DEN HAAG, iNewsSerpong.id - Perdana Menteri Belanda Mark Rutte, Senin (19/12/2022), menyampaikan pidato permintaan maaf atas nama negara. Permintaan maaf disampaikan atas peran Belanda dalam praktik perbudakan di masa penjajahan serta konsekuensinya yang masih dirasakan sampai saat ini.
"Hari ini saya meminta maaf. Selama beberapa abad Belanda dan perwakilannya telah mengaktifkan serta mendorong perbudakan dan mendapat untung darinya," ujar Rutte, dalam pidato yang disampaikan di Gedung Arsip Nasional, Den Haag, seperti dikutip dari Reuters, Selasa (20/12/2022).
"Benar bahwa tidak seorang pun yang hidup hari ini menanggung kesalahan pribadi atas perbudakan, (namun) negara Belanda memikul tanggung jawab atas penderitaan luar biasa yang dilakukan terhadap mereka yang diperbudak serta keturunannya," tuturnya, menambahkan.
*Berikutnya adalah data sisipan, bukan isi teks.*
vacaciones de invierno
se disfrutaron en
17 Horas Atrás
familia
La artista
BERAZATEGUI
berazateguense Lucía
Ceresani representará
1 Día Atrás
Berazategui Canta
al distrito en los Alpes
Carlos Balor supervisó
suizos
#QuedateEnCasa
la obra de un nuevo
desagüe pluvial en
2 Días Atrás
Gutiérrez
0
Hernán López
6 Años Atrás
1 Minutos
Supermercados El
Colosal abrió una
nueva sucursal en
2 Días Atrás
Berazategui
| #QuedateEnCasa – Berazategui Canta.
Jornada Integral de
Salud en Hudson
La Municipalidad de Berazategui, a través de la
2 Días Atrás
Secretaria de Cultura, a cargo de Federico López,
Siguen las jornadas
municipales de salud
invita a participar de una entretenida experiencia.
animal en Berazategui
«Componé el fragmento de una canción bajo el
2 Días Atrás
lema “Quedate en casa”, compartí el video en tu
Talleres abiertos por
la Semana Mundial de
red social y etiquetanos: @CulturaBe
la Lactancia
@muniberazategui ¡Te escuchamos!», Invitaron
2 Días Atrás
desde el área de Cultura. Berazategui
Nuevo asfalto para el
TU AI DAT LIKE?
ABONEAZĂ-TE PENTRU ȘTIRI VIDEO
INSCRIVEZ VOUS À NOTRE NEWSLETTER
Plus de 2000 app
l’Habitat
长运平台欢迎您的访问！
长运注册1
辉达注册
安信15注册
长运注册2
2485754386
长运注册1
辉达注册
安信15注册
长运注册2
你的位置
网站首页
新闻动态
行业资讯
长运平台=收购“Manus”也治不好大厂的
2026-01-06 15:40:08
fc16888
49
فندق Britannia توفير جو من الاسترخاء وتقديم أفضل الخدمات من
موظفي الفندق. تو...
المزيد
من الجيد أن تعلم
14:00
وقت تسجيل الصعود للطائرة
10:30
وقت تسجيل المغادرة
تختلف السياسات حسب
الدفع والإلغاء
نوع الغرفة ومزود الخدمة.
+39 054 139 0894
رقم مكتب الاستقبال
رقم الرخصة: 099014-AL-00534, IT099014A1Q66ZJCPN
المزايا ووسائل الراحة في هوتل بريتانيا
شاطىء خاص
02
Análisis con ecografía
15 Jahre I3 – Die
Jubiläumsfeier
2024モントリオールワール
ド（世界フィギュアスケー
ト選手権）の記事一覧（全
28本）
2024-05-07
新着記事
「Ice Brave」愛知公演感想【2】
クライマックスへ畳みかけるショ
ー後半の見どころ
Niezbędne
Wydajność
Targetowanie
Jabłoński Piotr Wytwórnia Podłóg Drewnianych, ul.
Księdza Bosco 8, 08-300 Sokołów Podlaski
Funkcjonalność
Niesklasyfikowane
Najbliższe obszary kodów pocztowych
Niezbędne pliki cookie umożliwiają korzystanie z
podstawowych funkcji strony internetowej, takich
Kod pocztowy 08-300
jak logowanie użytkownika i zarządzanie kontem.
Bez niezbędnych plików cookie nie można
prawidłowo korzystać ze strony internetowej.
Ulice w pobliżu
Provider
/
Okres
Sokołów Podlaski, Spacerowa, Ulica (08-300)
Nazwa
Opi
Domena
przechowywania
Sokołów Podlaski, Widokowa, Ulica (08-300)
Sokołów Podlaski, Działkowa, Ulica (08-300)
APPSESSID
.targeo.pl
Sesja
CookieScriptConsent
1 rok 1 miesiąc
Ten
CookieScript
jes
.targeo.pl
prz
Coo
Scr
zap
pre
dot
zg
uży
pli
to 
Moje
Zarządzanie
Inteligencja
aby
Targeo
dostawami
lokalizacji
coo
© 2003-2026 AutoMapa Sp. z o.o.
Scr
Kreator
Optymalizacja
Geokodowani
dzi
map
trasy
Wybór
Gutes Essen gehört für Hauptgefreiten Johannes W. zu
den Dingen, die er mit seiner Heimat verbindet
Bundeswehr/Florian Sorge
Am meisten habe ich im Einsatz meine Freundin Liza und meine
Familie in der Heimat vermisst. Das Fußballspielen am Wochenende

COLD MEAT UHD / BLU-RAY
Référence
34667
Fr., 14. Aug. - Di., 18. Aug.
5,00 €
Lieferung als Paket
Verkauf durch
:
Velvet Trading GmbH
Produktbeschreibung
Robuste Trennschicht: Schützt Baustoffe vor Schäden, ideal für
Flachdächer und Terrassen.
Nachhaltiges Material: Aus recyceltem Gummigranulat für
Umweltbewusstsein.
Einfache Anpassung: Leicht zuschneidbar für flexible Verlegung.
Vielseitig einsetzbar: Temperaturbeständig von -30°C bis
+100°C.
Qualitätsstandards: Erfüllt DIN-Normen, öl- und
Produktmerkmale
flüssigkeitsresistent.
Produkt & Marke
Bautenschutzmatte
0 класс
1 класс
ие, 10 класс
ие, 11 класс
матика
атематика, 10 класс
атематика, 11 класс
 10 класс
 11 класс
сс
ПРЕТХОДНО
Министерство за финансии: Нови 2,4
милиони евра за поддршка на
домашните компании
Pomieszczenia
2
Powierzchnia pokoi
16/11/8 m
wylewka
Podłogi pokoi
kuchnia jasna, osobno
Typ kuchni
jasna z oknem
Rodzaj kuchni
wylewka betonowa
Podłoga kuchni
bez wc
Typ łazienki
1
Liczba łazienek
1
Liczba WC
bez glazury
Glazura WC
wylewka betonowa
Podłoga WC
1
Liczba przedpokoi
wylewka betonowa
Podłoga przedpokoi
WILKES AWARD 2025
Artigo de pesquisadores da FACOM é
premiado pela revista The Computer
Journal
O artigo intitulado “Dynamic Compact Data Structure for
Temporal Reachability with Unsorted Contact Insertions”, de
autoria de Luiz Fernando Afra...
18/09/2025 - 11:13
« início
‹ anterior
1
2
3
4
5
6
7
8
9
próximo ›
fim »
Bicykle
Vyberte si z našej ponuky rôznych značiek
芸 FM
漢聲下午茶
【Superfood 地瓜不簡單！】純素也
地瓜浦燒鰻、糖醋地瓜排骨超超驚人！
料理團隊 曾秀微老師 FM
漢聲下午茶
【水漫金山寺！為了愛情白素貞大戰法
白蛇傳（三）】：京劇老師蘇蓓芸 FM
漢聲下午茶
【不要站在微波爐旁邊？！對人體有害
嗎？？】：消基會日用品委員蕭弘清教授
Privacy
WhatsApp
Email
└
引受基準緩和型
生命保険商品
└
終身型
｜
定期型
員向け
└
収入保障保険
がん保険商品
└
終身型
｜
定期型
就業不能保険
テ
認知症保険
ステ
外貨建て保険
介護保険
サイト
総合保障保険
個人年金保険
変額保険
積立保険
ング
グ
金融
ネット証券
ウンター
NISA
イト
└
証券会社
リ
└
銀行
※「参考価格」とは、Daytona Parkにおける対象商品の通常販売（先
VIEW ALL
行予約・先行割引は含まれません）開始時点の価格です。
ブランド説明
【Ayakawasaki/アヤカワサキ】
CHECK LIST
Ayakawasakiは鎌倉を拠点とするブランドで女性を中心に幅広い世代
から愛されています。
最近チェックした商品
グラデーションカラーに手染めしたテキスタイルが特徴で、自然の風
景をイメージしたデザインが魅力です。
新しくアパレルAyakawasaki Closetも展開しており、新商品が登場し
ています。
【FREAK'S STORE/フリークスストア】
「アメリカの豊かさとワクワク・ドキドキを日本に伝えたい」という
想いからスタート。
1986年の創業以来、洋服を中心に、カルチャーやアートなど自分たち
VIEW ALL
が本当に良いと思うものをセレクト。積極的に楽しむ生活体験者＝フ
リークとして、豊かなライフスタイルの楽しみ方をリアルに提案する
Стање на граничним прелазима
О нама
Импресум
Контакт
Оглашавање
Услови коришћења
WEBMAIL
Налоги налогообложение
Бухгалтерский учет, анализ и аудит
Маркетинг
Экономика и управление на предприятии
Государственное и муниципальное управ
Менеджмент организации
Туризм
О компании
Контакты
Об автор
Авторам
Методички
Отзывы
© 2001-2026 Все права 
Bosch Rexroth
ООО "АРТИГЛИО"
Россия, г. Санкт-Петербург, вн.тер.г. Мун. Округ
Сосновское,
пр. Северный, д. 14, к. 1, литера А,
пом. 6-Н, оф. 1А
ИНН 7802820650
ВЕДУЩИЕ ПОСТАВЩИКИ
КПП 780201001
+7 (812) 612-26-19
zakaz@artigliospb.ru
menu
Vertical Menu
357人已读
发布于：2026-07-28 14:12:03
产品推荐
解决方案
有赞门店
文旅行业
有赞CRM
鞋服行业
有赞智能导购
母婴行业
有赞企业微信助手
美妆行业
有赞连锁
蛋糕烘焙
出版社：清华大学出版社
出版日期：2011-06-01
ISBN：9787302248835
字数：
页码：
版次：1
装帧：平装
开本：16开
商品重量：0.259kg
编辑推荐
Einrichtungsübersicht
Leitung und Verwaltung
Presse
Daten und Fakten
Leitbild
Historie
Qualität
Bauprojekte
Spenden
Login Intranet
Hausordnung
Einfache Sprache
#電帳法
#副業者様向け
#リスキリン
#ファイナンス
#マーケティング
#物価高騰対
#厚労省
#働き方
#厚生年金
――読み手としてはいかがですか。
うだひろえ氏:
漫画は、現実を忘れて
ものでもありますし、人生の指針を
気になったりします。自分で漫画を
Di bawah otoritas negara Belanda, lanjut dia, martabat manusia dilanggar menggunakan cara paling mengerikan.
Setelah 1863, Pemerintah Belanda secara beruntun telah gagal menyadari dan mengakui bahwa masa lalu perbudakan terus memberikan dampak negatif.
"Untuk itu saya menyampaikan permintaan maaf Pemerintah Belanda. Kita yang hidup di dunia saat ini harus mengakui kejahatan perbudakan dengan sejelas mungkin, serta mengutuknya sebagai kejahatan terhadap kemanusiaan," katanya.
Para penyedia budak dari Belanda mengirim lebih dari 600.000 orang Afrika ke wilayah yang dikuasai kerajaan di Amerika Selatan dan Karibia selama abad ke-17 dan 18. Belanda secara resmi menghapus perbudakan pada 1863. Namun Suriname membutuhkan waktu 10 tahun kemudian untuk benar-benar mengakhiri praktik tersebut.
Selain itu sekitar 1 juta lebih budak diperdagangkan di Asia oleh Perusahaan Hindia Timur Belanda, termasuk Indonesia, yang dikendalikan pemerintah untuk bekerja di perkebunan.